| Aim of the exercise |
Could you copy every record below exactly, leaving out the pictures?

| Records shown |
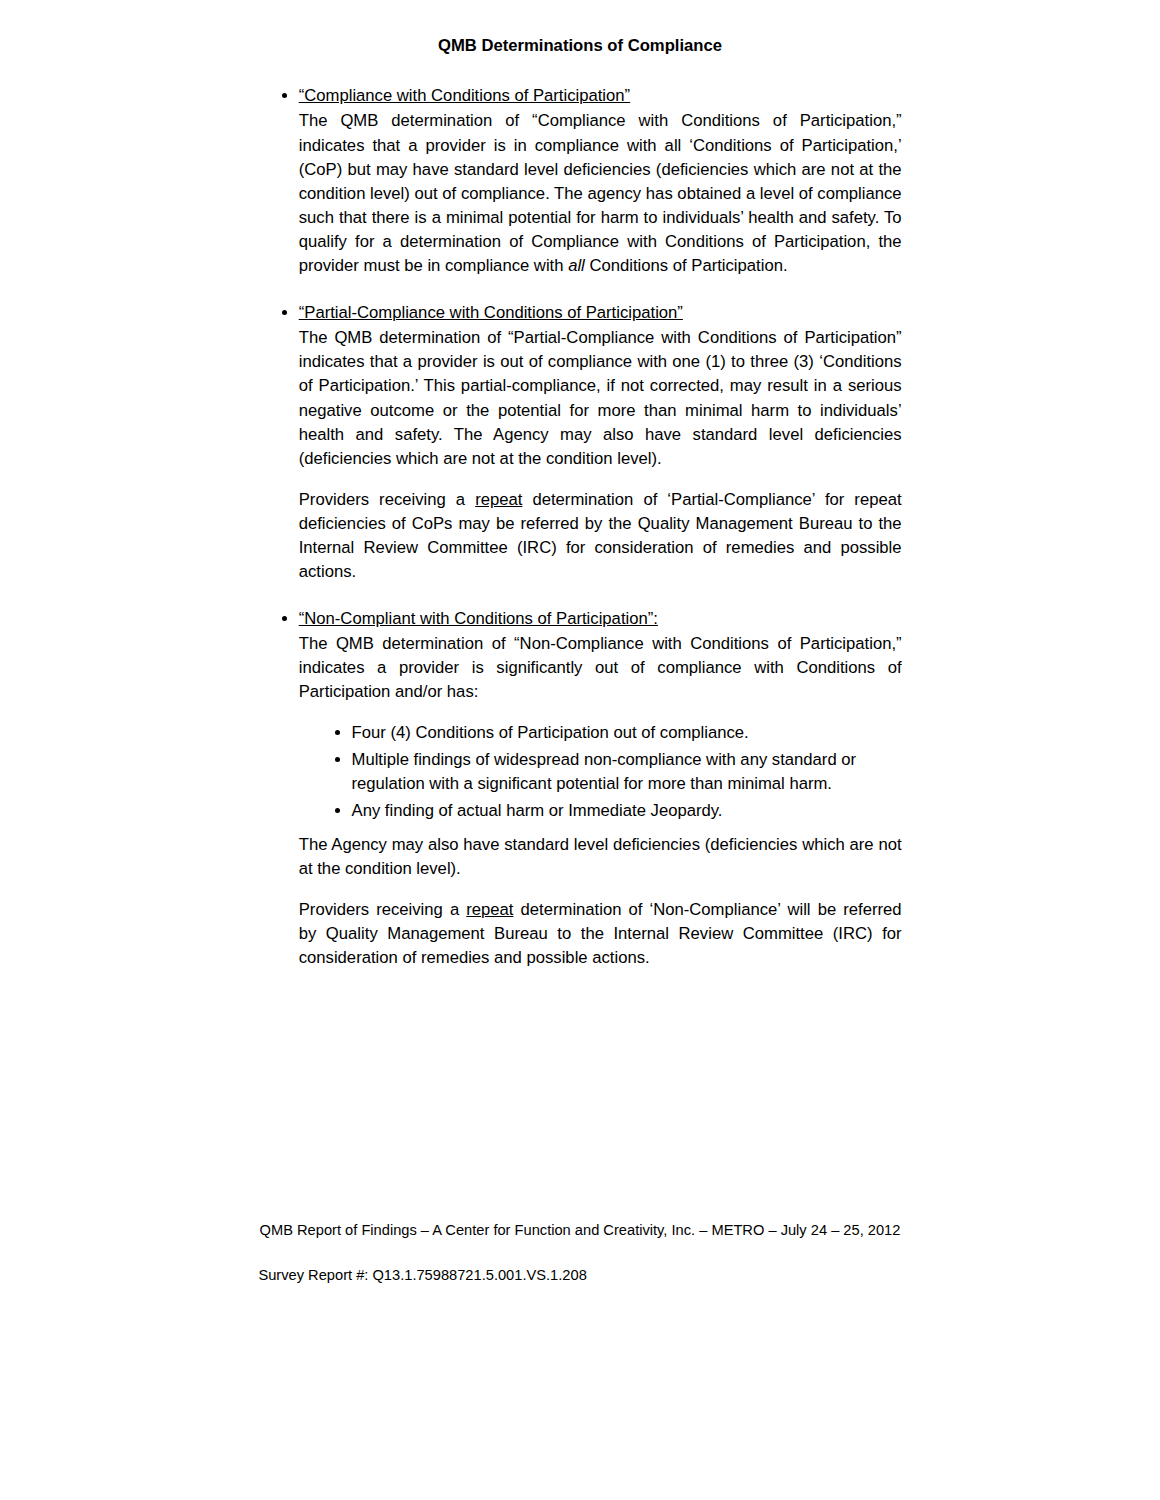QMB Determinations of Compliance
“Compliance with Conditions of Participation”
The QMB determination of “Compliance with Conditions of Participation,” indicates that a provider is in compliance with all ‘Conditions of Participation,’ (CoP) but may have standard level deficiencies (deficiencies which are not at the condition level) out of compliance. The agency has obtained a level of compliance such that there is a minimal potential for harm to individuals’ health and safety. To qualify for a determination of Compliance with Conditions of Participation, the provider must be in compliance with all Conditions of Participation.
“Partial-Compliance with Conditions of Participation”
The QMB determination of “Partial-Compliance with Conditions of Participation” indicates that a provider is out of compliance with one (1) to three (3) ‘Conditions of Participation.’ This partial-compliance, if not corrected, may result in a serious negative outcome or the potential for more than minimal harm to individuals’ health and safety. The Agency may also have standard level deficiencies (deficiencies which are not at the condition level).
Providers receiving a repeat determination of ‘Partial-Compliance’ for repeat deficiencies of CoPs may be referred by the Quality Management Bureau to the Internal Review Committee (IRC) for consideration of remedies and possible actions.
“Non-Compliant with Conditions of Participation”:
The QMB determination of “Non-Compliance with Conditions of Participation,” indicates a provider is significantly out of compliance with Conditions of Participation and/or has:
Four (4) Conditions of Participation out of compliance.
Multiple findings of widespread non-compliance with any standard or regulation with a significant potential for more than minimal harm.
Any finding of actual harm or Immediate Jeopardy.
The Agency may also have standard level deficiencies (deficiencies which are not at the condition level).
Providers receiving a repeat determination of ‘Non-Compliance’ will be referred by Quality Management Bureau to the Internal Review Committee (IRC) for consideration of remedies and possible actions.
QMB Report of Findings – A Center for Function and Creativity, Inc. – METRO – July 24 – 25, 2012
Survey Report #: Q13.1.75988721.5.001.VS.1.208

| Exercise result |
QMB Determinations of Compliance
“Compliance with Conditions of Participation”
The QMB determination of “Compliance with Conditions of Participation,” indicates that a provider is in compliance with all ‘Conditions of Participation,’ (CoP) but may have standard level deficiencies (deficiencies which are not at the condition level) out of compliance. The agency has obtained a level of compliance such that there is a minimal potential for harm to individuals’ health and safety. To qualify for a determination of Compliance with Conditions of Participation, the provider must be in compliance with all Conditions of Participation.
“Partial-Compliance with Conditions of Participation”
The QMB determination of “Partial-Compliance with Conditions of Participation” indicates that a provider is out of compliance with one (1) to three (3) ‘Conditions of Participation.’ This partial-compliance, if not corrected, may result in a serious negative outcome or the potential for more than minimal harm to individuals’ health and safety. The Agency may also have standard level deficiencies (deficiencies which are not at the condition level).
Providers receiving a repeat determination of ‘Partial-Compliance’ for repeat deficiencies of CoPs may be referred by the Quality Management Bureau to the Internal Review Committee (IRC) for consideration of remedies and possible actions.
“Non-Compliant with Conditions of Participation”:
The QMB determination of “Non-Compliance with Conditions of Participation,” indicates a provider is significantly out of compliance with Conditions of Participation and/or has:
Four (4) Conditions of Participation out of compliance.
Multiple findings of widespread non-compliance with any standard or regulation with a significant potential for more than minimal harm.
Any finding of actual harm or Immediate Jeopardy.
The Agency may also have standard level deficiencies (deficiencies which are not at the condition level).
Providers receiving a repeat determination of ‘Non-Compliance’ will be referred by Quality Management Bureau to the Internal Review Committee (IRC) for consideration of remedies and possible actions.
QMB Report of Findings – A Center for Function and Creativity, Inc. – METRO – July 24 – 25, 2012
Survey Report #: Q13.1.75988721.5.001.VS.1.208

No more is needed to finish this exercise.